**REQUIRED ACTIONS**
**a.** For each statement below about the flange leakage thread, say yes or no for whether it agrees with the thread, and quote the thread's deciding words. (i) Raising the pressure on a bolted joint produces leakage before rupture. (ii) The Equivalent Pressure Method is less conservative than NC-3658.3. (iii) The cited test data suggest steel ASME B16.5 flanges leak at 2-4 times their rated pressure.
**b.** Return the exact words of the flange leakage thread between "Quote (LittleInch)" and "respond to it.", inclusive.

**SELECTED PASSAGE**
■ ■ ■ ■ ■ ■ ■
If you increase the pressure or apply increasing external load, you will always see leakage before rupture. In fact, excluding any degradation to the bolting, you should not be able to rupture a bolted joint under any ‘normal’ pressure excursion. Even under high bending loads, some joints won’t leak before the attached piping buckles. You should be able to find some leakage testing covered under ASME publications.

RE: ASME B16.6 Joint Separation Factors of Safety and Preload Joint Analysis

Quote (LittleInch)

billions of asme b16.5 flames

Ha, the joys of typing on a phone. The edit function has gone so just to correct this I really did mean "flanges"...

Remember - More details = better answers
Also: If you get a response it's polite to respond to it.

RE: ASME B16.6 Joint Separation Factors of Safety and Preload Joint Analysis

(OP)
Hello BJI,

Thank you for the detailed response. I have not had a change to get into find detail, but after an initial skim through WRC 538 seems like the best resource I have yet come across for answering these questions.

If the ASME method is only suitable for flange design from a strength perspective, in your mind what is the preferred method for checking for leakage? The methods I am aware of are the Equivalent Pressure Method (which most seem to agree is highly conservative) and NC-3658.3 (Which is less conservative than Equiv. Pressure, but also seems to be an approximation, so unsure how it compares to test results). Are there other popular methods I am overlooking?

But seems we are reinforcing that a) ASME B16.5 flanges will leak before burst b) ASME B16.5 flanges do no provide a consistent factor of safety to leakage and c) determining factors of safety to leakage would require analysis or testing for the specific joint configuration.

I will look into ASME leak testing. That seems like the most direct answer.

Thanks!

RE: ASME B16.6 Joint Separation Factors of Safety and Preload Joint Analysis

(OP)
to clarify "If the ASME **Appendix 2** method is only suitable for flange design from a strength perspective..."

RE: ASME B16.6 Joint Separation Factors of Safety and Preload Joint Analysis

(OP)
So reading through the recommended documents PVP2013-97814 and WRC 538 both provide good insight into design and limitations of flanged joints, and talk through all elements (flange, bolting, gasket, etc.). Short reads and very helpful. Interestingly both were written by the same fellow. Both (especially WRC 528) give insight into the methods behind ASME BPVC SEC VIII DIV1 APPENDIX 2 and ASME PPC-1. WRC 528 focuses more on bolt loading of B16.5 flanges, while PVP2013-97814 focuses on external moments on b16.5 flanges. Both provide some FEA studies of these joints. After reading both I have a much better understanding the concepts at play.

Also was able to locate some test data on AMSE B16.5 flanges in the below publication. Its a little dated, but appears for steel ASME B16.5 flanges (depending on bolt load) one can expect a leakage pressure 2-4 times the rated pressure of the flange.

https://www.osti.gov/servlets/purl/7246900

Thanks friends! I feel satisfied we identified some good resources for understanding these joints as well as some notional margins to joint leakage!
■ ■ ■ ■ ■ ■ ■
(Saved entries)
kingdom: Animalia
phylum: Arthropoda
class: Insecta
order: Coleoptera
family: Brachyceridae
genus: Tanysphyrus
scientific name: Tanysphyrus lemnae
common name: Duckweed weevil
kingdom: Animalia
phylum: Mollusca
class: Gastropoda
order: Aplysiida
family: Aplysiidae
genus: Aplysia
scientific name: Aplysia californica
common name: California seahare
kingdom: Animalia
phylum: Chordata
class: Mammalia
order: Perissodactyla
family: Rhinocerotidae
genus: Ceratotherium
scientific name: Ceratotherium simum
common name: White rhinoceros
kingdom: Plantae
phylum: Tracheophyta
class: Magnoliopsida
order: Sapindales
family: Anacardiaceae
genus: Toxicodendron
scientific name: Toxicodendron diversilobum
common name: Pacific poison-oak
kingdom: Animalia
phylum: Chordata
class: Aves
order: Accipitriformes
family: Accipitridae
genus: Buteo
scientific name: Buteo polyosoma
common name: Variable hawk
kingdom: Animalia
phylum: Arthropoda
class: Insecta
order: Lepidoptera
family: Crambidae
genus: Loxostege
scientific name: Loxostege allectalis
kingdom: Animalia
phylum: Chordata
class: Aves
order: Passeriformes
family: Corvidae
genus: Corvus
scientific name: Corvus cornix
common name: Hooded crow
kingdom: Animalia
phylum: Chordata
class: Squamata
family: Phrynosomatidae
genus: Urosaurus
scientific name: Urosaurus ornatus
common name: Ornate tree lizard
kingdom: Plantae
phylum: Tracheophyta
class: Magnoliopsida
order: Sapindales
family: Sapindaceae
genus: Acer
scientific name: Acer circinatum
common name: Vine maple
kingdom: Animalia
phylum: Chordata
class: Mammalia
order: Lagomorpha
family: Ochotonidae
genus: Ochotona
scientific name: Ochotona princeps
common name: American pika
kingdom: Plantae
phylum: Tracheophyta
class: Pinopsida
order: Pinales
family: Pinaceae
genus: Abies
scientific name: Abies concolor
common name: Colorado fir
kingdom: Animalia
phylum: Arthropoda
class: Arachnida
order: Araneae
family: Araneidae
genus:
■ ■ ■ ■ ■ ■ ■
**SET OF ANSWERS**
**a.**
(i) Yes: "you will always see leakage before rupture."
(ii) No: "Which is less conservative than Equiv. Pressure"
(iii) Yes: "one can expect a leakage pressure 2-4 times the rated pressure of the flange."

**b.**
Quote (LittleInch)

billions of asme b16.5 flames

Ha, the joys of typing on a phone. The edit function has gone so just to correct this I really did mean "flanges"...

Remember - More details = better answers
Also: If you get a response it's polite to respond to it.